Listed entries:
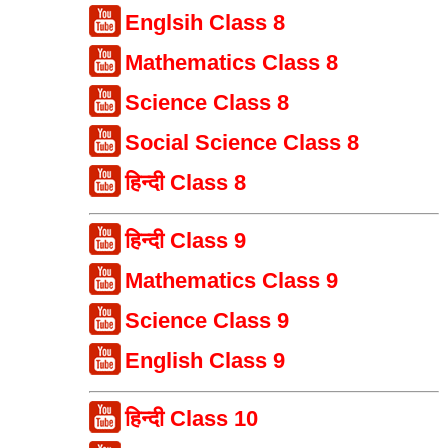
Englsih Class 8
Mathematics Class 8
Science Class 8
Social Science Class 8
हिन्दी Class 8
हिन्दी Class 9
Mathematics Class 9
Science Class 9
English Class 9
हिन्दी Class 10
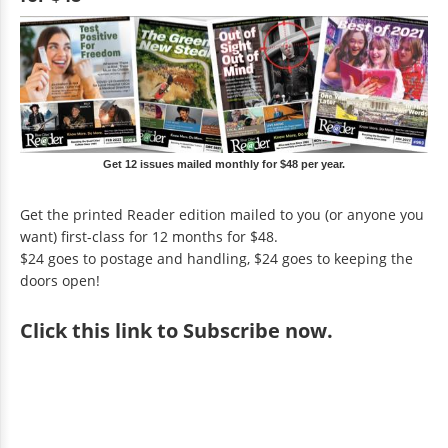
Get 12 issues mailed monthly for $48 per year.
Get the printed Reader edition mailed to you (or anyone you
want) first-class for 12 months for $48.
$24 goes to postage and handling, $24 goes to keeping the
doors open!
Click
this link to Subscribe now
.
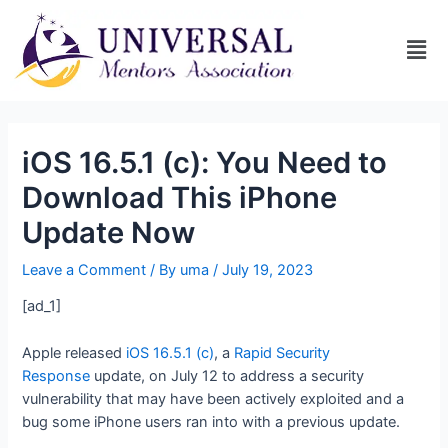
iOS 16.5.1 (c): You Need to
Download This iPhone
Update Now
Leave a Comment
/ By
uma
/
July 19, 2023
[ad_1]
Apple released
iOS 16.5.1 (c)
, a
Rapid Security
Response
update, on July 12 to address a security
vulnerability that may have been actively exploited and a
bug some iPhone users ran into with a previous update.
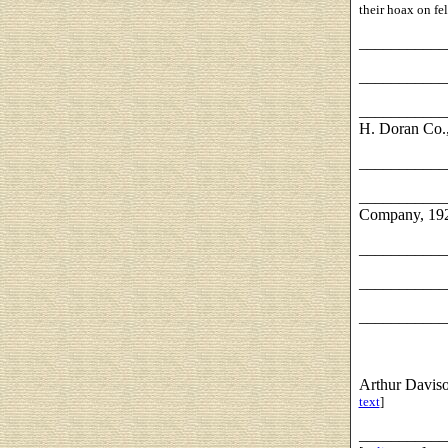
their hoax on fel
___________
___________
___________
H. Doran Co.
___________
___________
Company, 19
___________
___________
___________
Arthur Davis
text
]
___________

--

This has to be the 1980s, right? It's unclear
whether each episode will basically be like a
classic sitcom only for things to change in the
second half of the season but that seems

Your objective: Rewrite the lines from the one containing "Englsih Class 8" through the one containing "bug some iPhone" as a numbered list, including both of those lines and omitting any blank lines. Leave the pictures out of the list.

Expected output:
1. Englsih Class 8
2. Mathematics Class 8
3. Science Class 8
4. Social Science Class 8
5. हिन्दी Class 8
6. हिन्दी Class 9
7. Mathematics Class 9
8. Science Class 9
9. English Class 9
10. हिन्दी Class 10
11. Get 12 issues mailed monthly for $48 per year.
12. Get the printed Reader edition mailed to you (or anyone you
13. want) first-class for 12 months for $48.
14. $24 goes to postage and handling, $24 goes to keeping the
15. doors open!
16. Click
17. this link to Subscribe now
18. .
19. iOS 16.5.1 (c): You Need to
20. Download This iPhone
21. Update Now
22. Leave a Comment
23. / By
24. uma
25. /
26. July 19, 2023
27. [ad_1]
28. Apple released
29. iOS 16.5.1 (c)
30. , a
31. Rapid Security
32. Response
33. update, on July 12 to address a security
34. vulnerability that may have been actively exploited and a
35. bug some iPhone users ran into with a previous update.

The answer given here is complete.